Selbstverständlich werde ich ihm über alle wichtigen Einzelheiten unseres
Gesprächs Bericht erstatten .«
    »Selbstverständlich.«
    »Sie
folgen mir in Ihrem Wagen, Señor Roberts .« Er machte
dem Mann mit der Maschinenpistole ein Zeichen, worauf dieser ausstieg und zu
uns herüberkam. »Der Sergeant wird mit Ihnen fahren .«
    »Gute
Idee«, sagte ich. »Ich verfranze mich höchst ungern .«
    Der
General grinste und kehrte zu seinem Jeep zurück.

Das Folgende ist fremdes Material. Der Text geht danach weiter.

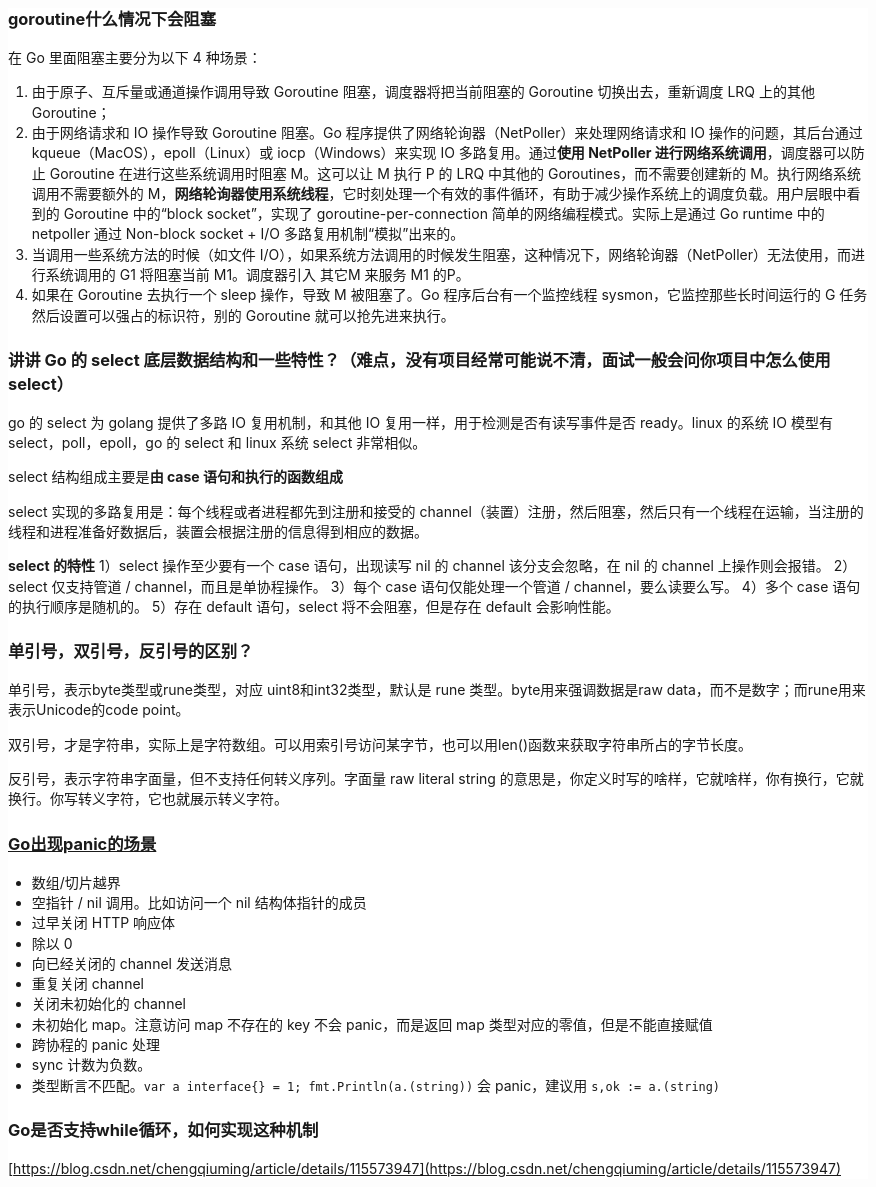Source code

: ### goroutine什么情况下会阻塞
在 Go 里面阻塞主要分为以下 4 种场景：

1. 由于原子、互斥量或通道操作调用导致 Goroutine 阻塞，调度器将把当前阻塞的 Goroutine 切换出去，重新调度 LRQ 上的其他 Goroutine；
2. 由于网络请求和 IO 操作导致 Goroutine 阻塞。Go 程序提供了网络轮询器（NetPoller）来处理网络请求和 IO 操作的问题，其后台通过 kqueue（MacOS），epoll（Linux）或 iocp（Windows）来实现 IO 多路复用。通过**使用 NetPoller 进行网络系统调用**，调度器可以防止 Goroutine 在进行这些系统调用时阻塞 M。这可以让 M 执行 P 的 LRQ 中其他的 Goroutines，而不需要创建新的 M。执行网络系统调用不需要额外的 M，**网络轮询器使用系统线程**，它时刻处理一个有效的事件循环，有助于减少操作系统上的调度负载。用户层眼中看到的 Goroutine 中的“block socket”，实现了 goroutine-per-connection 简单的网络编程模式。实际上是通过 Go runtime 中的 netpoller 通过 Non-block socket + I/O 多路复用机制“模拟”出来的。
3. 当调用一些系统方法的时候（如文件 I/O），如果系统方法调用的时候发生阻塞，这种情况下，网络轮询器（NetPoller）无法使用，而进行系统调用的 G1 将阻塞当前 M1。调度器引入 其它M 来服务 M1 的P。
4. 如果在 Goroutine 去执行一个 sleep 操作，导致 M 被阻塞了。Go 程序后台有一个监控线程 sysmon，它监控那些长时间运行的 G 任务然后设置可以强占的标识符，别的 Goroutine 就可以抢先进来执行。

### **讲讲 Go 的 select 底层数据结构和一些特性？（难点，没有项目经常可能说不清，面试一般会问你项目中怎么使用select）**
go 的 select 为 golang 提供了多路 IO 复用机制，和其他 IO 复用一样，用于检测是否有读写事件是否 ready。linux 的系统 IO 模型有 select，poll，epoll，go 的 select 和 linux 系统 select 非常相似。

select 结构组成主要是**由 case 语句和执行的函数组成** 

select 实现的多路复用是：每个线程或者进程都先到注册和接受的 channel（装置）注册，然后阻塞，然后只有一个线程在运输，当注册的线程和进程准备好数据后，装置会根据注册的信息得到相应的数据。 

**select 的特性** 
1）select 操作至少要有一个 case 语句，出现读写 nil 的 channel 该分支会忽略，在 nil 的 channel 上操作则会报错。 
2）select 仅支持管道 / channel，而且是单协程操作。 
3）每个 case 语句仅能处理一个管道 / channel，要么读要么写。 
4）多个 case 语句的执行顺序是随机的。 
5）存在 default 语句，select 将不会阻塞，但是存在 default 会影响性能。

### **单引号，双引号，反引号的区别？**
单引号，表示byte类型或rune类型，对应 uint8和int32类型，默认是 rune 类型。byte用来强调数据是raw data，而不是数字；而rune用来表示Unicode的code point。 

双引号，才是字符串，实际上是字符数组。可以用索引号访问某字节，也可以用len()函数来获取字符串所占的字节长度。 

反引号，表示字符串字面量，但不支持任何转义序列。字面量 raw literal string 的意思是，你定义时写的啥样，它就啥样，你有换行，它就换行。你写转义字符，它也就展示转义字符。

### [Go出现panic的场景](https://www.cnblogs.com/paulwhw/p/15585467.html)
+ 数组/切片越界
+ 空指针 / nil 调用。比如访问一个 nil 结构体指针的成员
+ 过早关闭 HTTP 响应体
+ 除以 0
+ 向已经关闭的 channel 发送消息
+ 重复关闭 channel
+ 关闭未初始化的 channel
+ 未初始化 map。注意访问 map 不存在的 key 不会 panic，而是返回 map 类型对应的零值，但是不能直接赋值
+ 跨协程的 panic 处理
+ sync 计数为负数。
+ 类型断言不匹配。`var a interface{} = 1; fmt.Println(a.(string))` 会 panic，建议用 `s,ok := a.(string)`

### Go是否支持while循环，如何实现这种机制
[https://blog.csdn.net/chengqiuming/article/details/115573947](https://blog.csdn.net/chengqiuming/article/details/115573947)
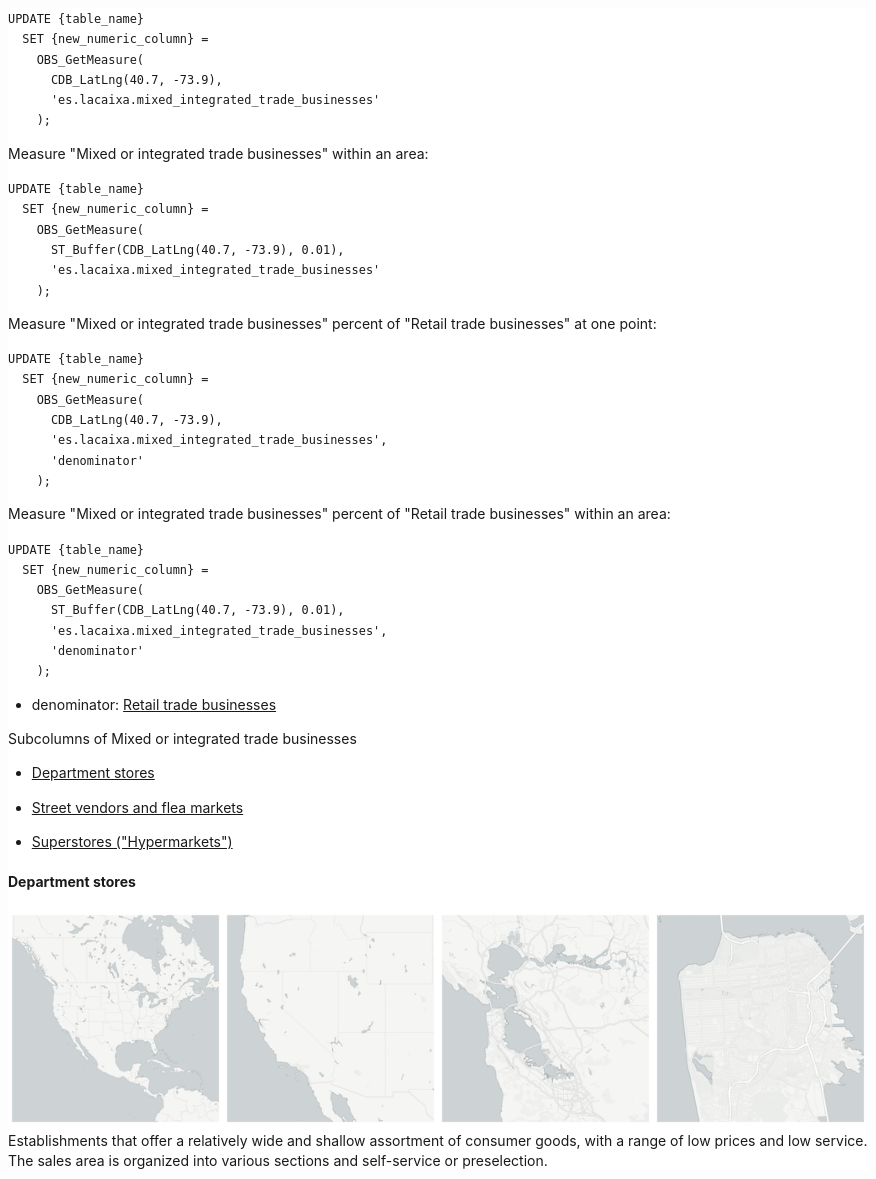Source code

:     UPDATE {table_name}
      SET {new_numeric_column} =
        OBS_GetMeasure(
          CDB_LatLng(40.7, -73.9),
          'es.lacaixa.mixed_integrated_trade_businesses'
        );

Measure &quot;Mixed or integrated trade businesses&quot; within an area:

    UPDATE {table_name}
      SET {new_numeric_column} =
        OBS_GetMeasure(
          ST_Buffer(CDB_LatLng(40.7, -73.9), 0.01),
          'es.lacaixa.mixed_integrated_trade_businesses'
        );

Measure &quot;Mixed or integrated trade businesses&quot; percent of &quot;Retail trade businesses&quot; at one point:

    UPDATE {table_name}
      SET {new_numeric_column} =
        OBS_GetMeasure(
          CDB_LatLng(40.7, -73.9),
          'es.lacaixa.mixed_integrated_trade_businesses',
          'denominator'
        );

Measure &quot;Mixed or integrated trade businesses&quot; percent of &quot;Retail trade businesses&quot; within an area:

    UPDATE {table_name}
      SET {new_numeric_column} =
        OBS_GetMeasure(
          ST_Buffer(CDB_LatLng(40.7, -73.9), 0.01),
          'es.lacaixa.mixed_integrated_trade_businesses',
          'denominator'
        );

* denominator: [Retail trade businesses](#es-lacaixa-retail-businesses)

Subcolumns of Mixed or integrated trade businesses

- [Department stores](#department-stores)

- [Street vendors and flea markets](#street-vendors-and-flea-markets)

- [Superstores (&quot;Hypermarkets&quot;)](#superstores-hypermarkets)



#### <a name="department-stores"></a><a name="es-lacaixa-department-stores"></a>Department stores

[<img alt="../../_images/es.lacaixa.department_stores.png" src="../../_images/es.lacaixa.department_stores.png" style="width: 100%;" />](../../_images/es.lacaixa.department_stores.png)Establishments that offer a relatively wide and shallow assortment of consumer goods, with a range of low prices and low service. The sales area is organized into various sections and self-service or preselection.
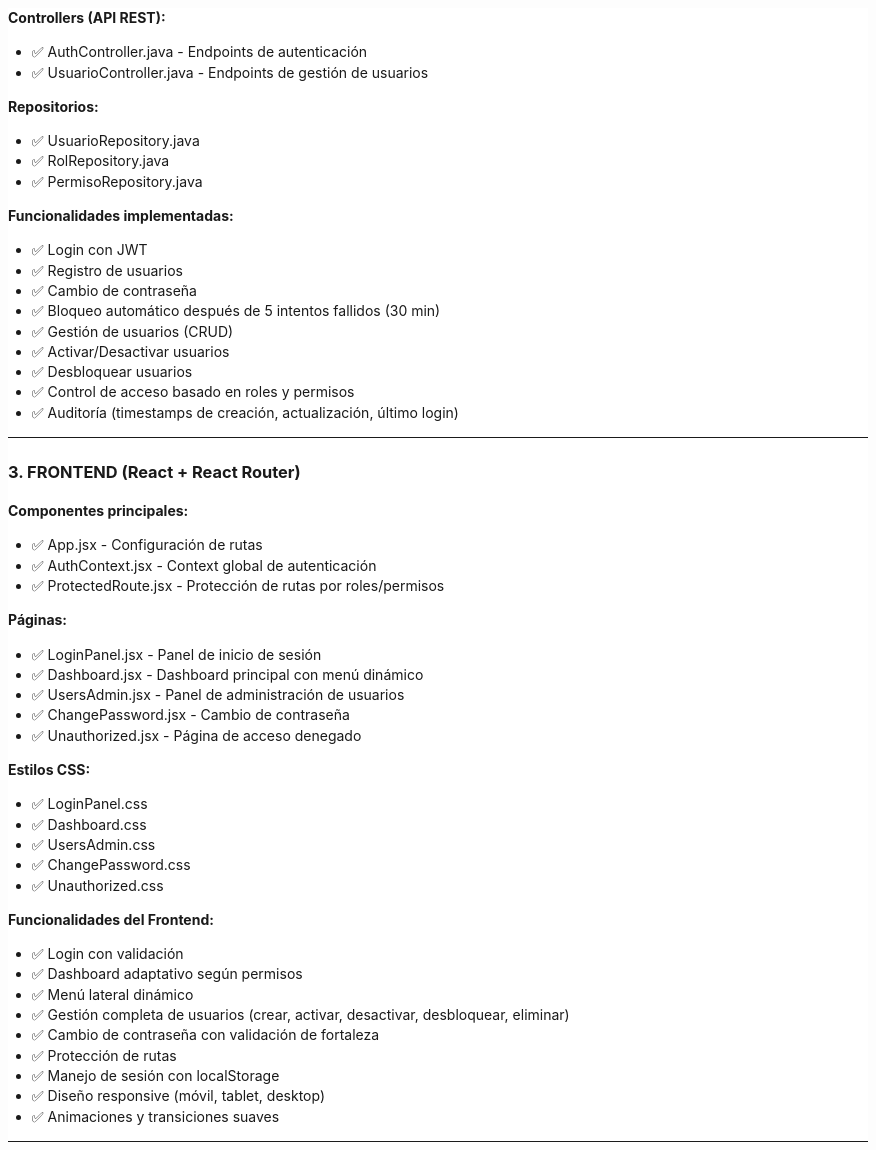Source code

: **Controllers (API REST):**
- ✅ AuthController.java - Endpoints de autenticación
- ✅ UsuarioController.java - Endpoints de gestión de usuarios

**Repositorios:**
- ✅ UsuarioRepository.java
- ✅ RolRepository.java
- ✅ PermisoRepository.java

**Funcionalidades implementadas:**
- ✅ Login con JWT
- ✅ Registro de usuarios
- ✅ Cambio de contraseña
- ✅ Bloqueo automático después de 5 intentos fallidos (30 min)
- ✅ Gestión de usuarios (CRUD)
- ✅ Activar/Desactivar usuarios
- ✅ Desbloquear usuarios
- ✅ Control de acceso basado en roles y permisos
- ✅ Auditoría (timestamps de creación, actualización, último login)

---

### 3. FRONTEND (React + React Router)

**Componentes principales:**
- ✅ App.jsx - Configuración de rutas
- ✅ AuthContext.jsx - Context global de autenticación
- ✅ ProtectedRoute.jsx - Protección de rutas por roles/permisos

**Páginas:**
- ✅ LoginPanel.jsx - Panel de inicio de sesión
- ✅ Dashboard.jsx - Dashboard principal con menú dinámico
- ✅ UsersAdmin.jsx - Panel de administración de usuarios
- ✅ ChangePassword.jsx - Cambio de contraseña
- ✅ Unauthorized.jsx - Página de acceso denegado

**Estilos CSS:**
- ✅ LoginPanel.css
- ✅ Dashboard.css
- ✅ UsersAdmin.css
- ✅ ChangePassword.css
- ✅ Unauthorized.css

**Funcionalidades del Frontend:**
- ✅ Login con validación
- ✅ Dashboard adaptativo según permisos
- ✅ Menú lateral dinámico
- ✅ Gestión completa de usuarios (crear, activar, desactivar, desbloquear, eliminar)
- ✅ Cambio de contraseña con validación de fortaleza
- ✅ Protección de rutas
- ✅ Manejo de sesión con localStorage
- ✅ Diseño responsive (móvil, tablet, desktop)
- ✅ Animaciones y transiciones suaves

---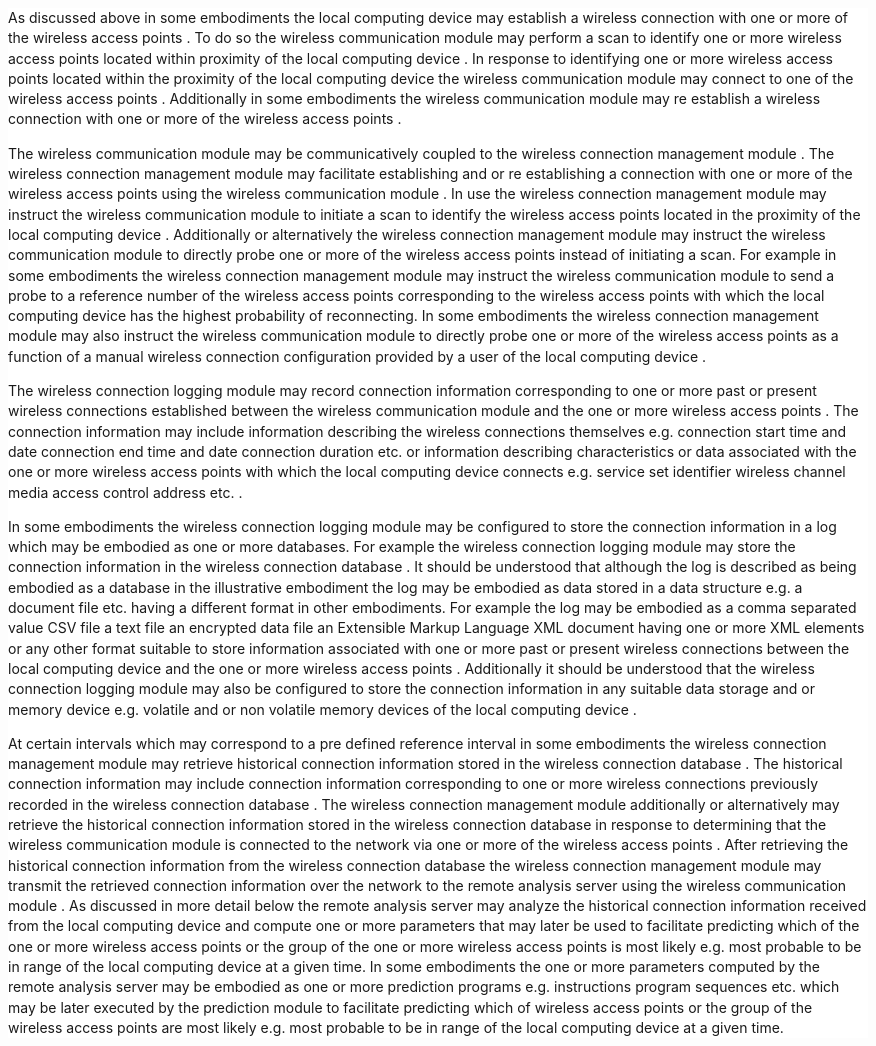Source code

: As discussed above in some embodiments the local computing device may establish a wireless connection with one or more of the wireless access points . To do so the wireless communication module may perform a scan to identify one or more wireless access points located within proximity of the local computing device . In response to identifying one or more wireless access points located within the proximity of the local computing device the wireless communication module may connect to one of the wireless access points . Additionally in some embodiments the wireless communication module may re establish a wireless connection with one or more of the wireless access points .

The wireless communication module may be communicatively coupled to the wireless connection management module . The wireless connection management module may facilitate establishing and or re establishing a connection with one or more of the wireless access points using the wireless communication module . In use the wireless connection management module may instruct the wireless communication module to initiate a scan to identify the wireless access points located in the proximity of the local computing device . Additionally or alternatively the wireless connection management module may instruct the wireless communication module to directly probe one or more of the wireless access points instead of initiating a scan. For example in some embodiments the wireless connection management module may instruct the wireless communication module to send a probe to a reference number of the wireless access points corresponding to the wireless access points with which the local computing device has the highest probability of reconnecting. In some embodiments the wireless connection management module may also instruct the wireless communication module to directly probe one or more of the wireless access points as a function of a manual wireless connection configuration provided by a user of the local computing device .

The wireless connection logging module may record connection information corresponding to one or more past or present wireless connections established between the wireless communication module and the one or more wireless access points . The connection information may include information describing the wireless connections themselves e.g. connection start time and date connection end time and date connection duration etc. or information describing characteristics or data associated with the one or more wireless access points with which the local computing device connects e.g. service set identifier wireless channel media access control address etc. .

In some embodiments the wireless connection logging module may be configured to store the connection information in a log which may be embodied as one or more databases. For example the wireless connection logging module may store the connection information in the wireless connection database . It should be understood that although the log is described as being embodied as a database in the illustrative embodiment the log may be embodied as data stored in a data structure e.g. a document file etc. having a different format in other embodiments. For example the log may be embodied as a comma separated value CSV file a text file an encrypted data file an Extensible Markup Language XML document having one or more XML elements or any other format suitable to store information associated with one or more past or present wireless connections between the local computing device and the one or more wireless access points . Additionally it should be understood that the wireless connection logging module may also be configured to store the connection information in any suitable data storage and or memory device e.g. volatile and or non volatile memory devices of the local computing device .

At certain intervals which may correspond to a pre defined reference interval in some embodiments the wireless connection management module may retrieve historical connection information stored in the wireless connection database . The historical connection information may include connection information corresponding to one or more wireless connections previously recorded in the wireless connection database . The wireless connection management module additionally or alternatively may retrieve the historical connection information stored in the wireless connection database in response to determining that the wireless communication module is connected to the network via one or more of the wireless access points . After retrieving the historical connection information from the wireless connection database the wireless connection management module may transmit the retrieved connection information over the network to the remote analysis server using the wireless communication module . As discussed in more detail below the remote analysis server may analyze the historical connection information received from the local computing device and compute one or more parameters that may later be used to facilitate predicting which of the one or more wireless access points or the group of the one or more wireless access points is most likely e.g. most probable to be in range of the local computing device at a given time. In some embodiments the one or more parameters computed by the remote analysis server may be embodied as one or more prediction programs e.g. instructions program sequences etc. which may be later executed by the prediction module to facilitate predicting which of wireless access points or the group of the wireless access points are most likely e.g. most probable to be in range of the local computing device at a given time.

Ich setzte mich ans Steuer,
während der Sergeant nach hinten kletterte. Dann bogen wir in die Hauptstraße
ein, in entgegengesetzter Richtung von Santango .
     
    Die
Straße war völlig leer. Selbst bei einem Tempo von siebzig Meilen pro Stunde
kam uns während der folgenden fünf Minuten niemand entgegen. Ortez fuhr etwa hundert Meter vor uns.
    Ein
Laster mit flacher Ladefläche und Seitenwänden aus Holzlatten löste sich
plötzlich vom Straßenrand, wo er hinter ein paar Bäumen verborgen gestanden
hatte, und rollte auf die Straße. Zwischen den Latten ragten Gewehrläufe
heraus, und ich konnte erkennen, daß auf der Ladefläche Männer waren.